Problem description: Copy out each line of the records below word for word, leaving out the pictures.

[Task input]

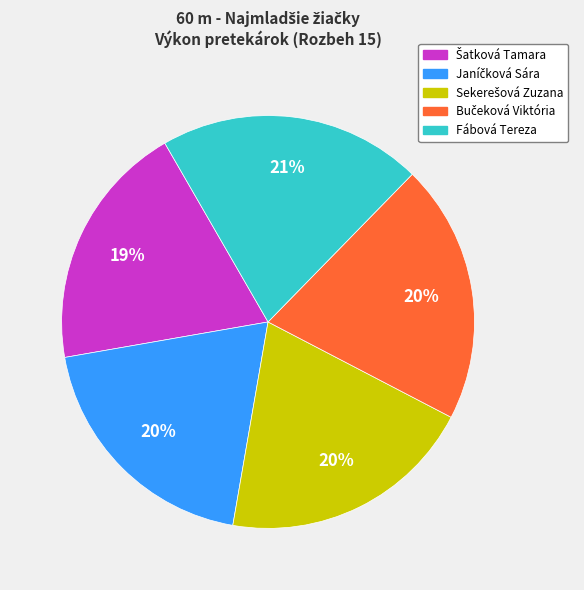

To the nearest percent, what is the average slice percentage?

20%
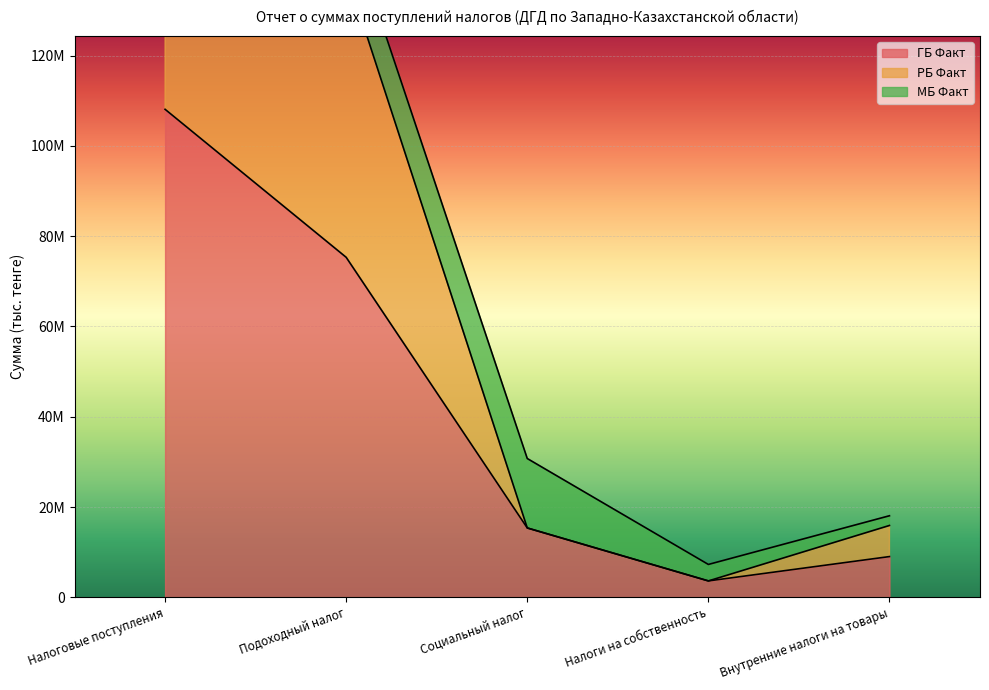

Is the value of РБ Факт at Внутренние налоги на товары greater than the value of ГБ Факт at Налоговые поступления?

No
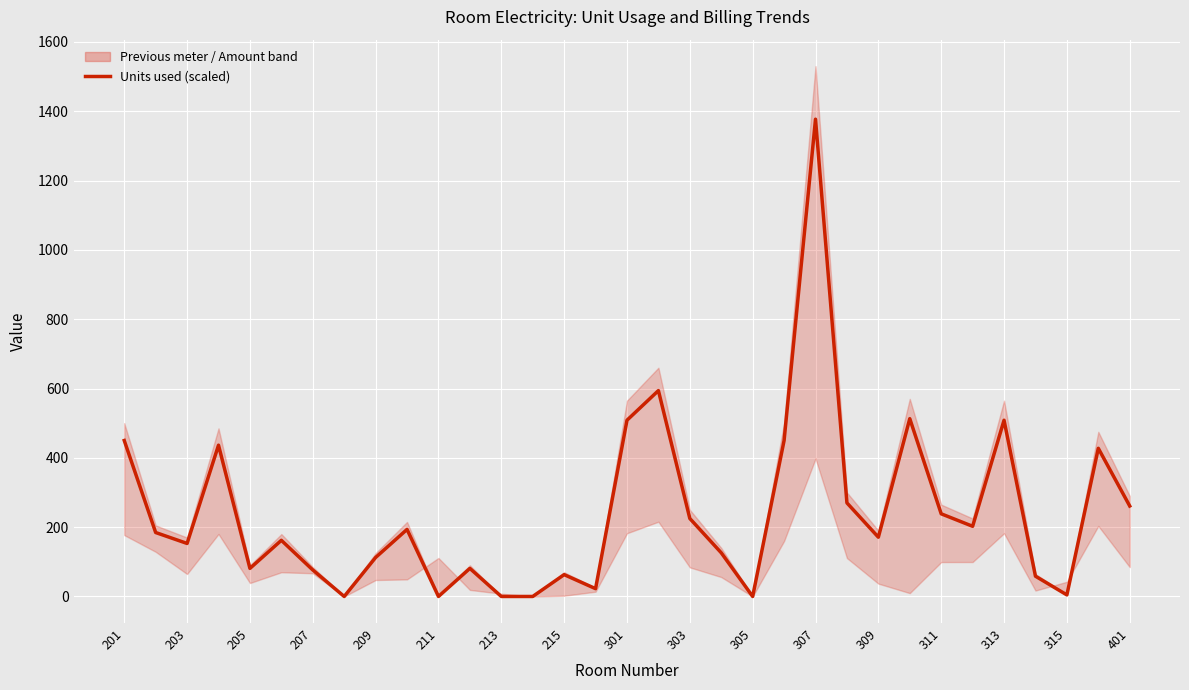

How many values are above zero?

28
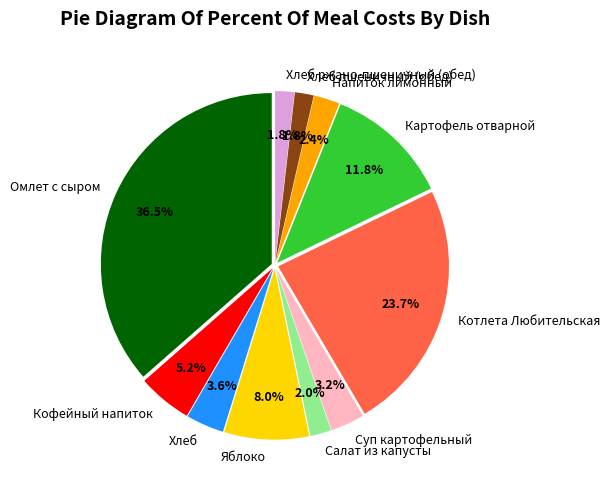

Which slice is the largest?

Омлет с сыром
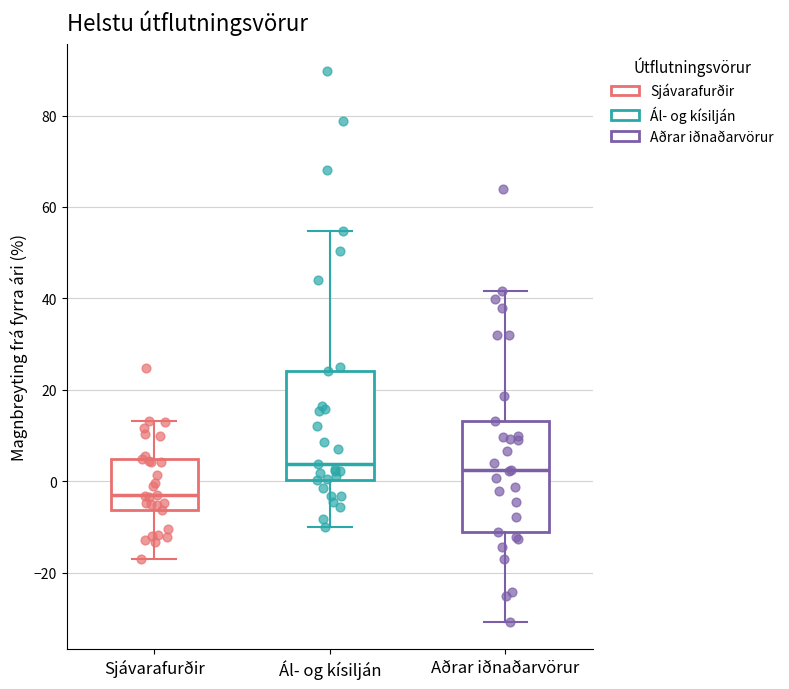

Reading left to right, transcribe this box plot: for each box, give where its median line is, the range the box spans, and where its two whiskers end, as read against the y-axis. The values are not printed on the chart, so give them approximately, as read against the axis.

Sjávarafurðir: median -4, box -6 to 4, whiskers -18 to 14
Ál- og kísilján: median 4, box 0 to 24, whiskers -10 to 54
Aðrar iðnaðarvörur: median 2, box -12 to 14, whiskers -30 to 42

[/Task input]

Solution below:
To the nearest percent, what is the average slice percentage?

20%

Is the value of РБ Факт at Внутренние налоги на товары greater than the value of ГБ Факт at Налоговые поступления?

No

How many values are above zero?

28

Which slice is the largest?

Омлет с сыром

Reading left to right, transcribe this box plot: for each box, give where its median line is, the range the box spans, and where its two whiskers end, as read against the y-axis. The values are not printed on the chart, so give them approximately, as read against the axis.

Sjávarafurðir: median -4, box -6 to 4, whiskers -18 to 14
Ál- og kísilján: median 4, box 0 to 24, whiskers -10 to 54
Aðrar iðnaðarvörur: median 2, box -12 to 14, whiskers -30 to 42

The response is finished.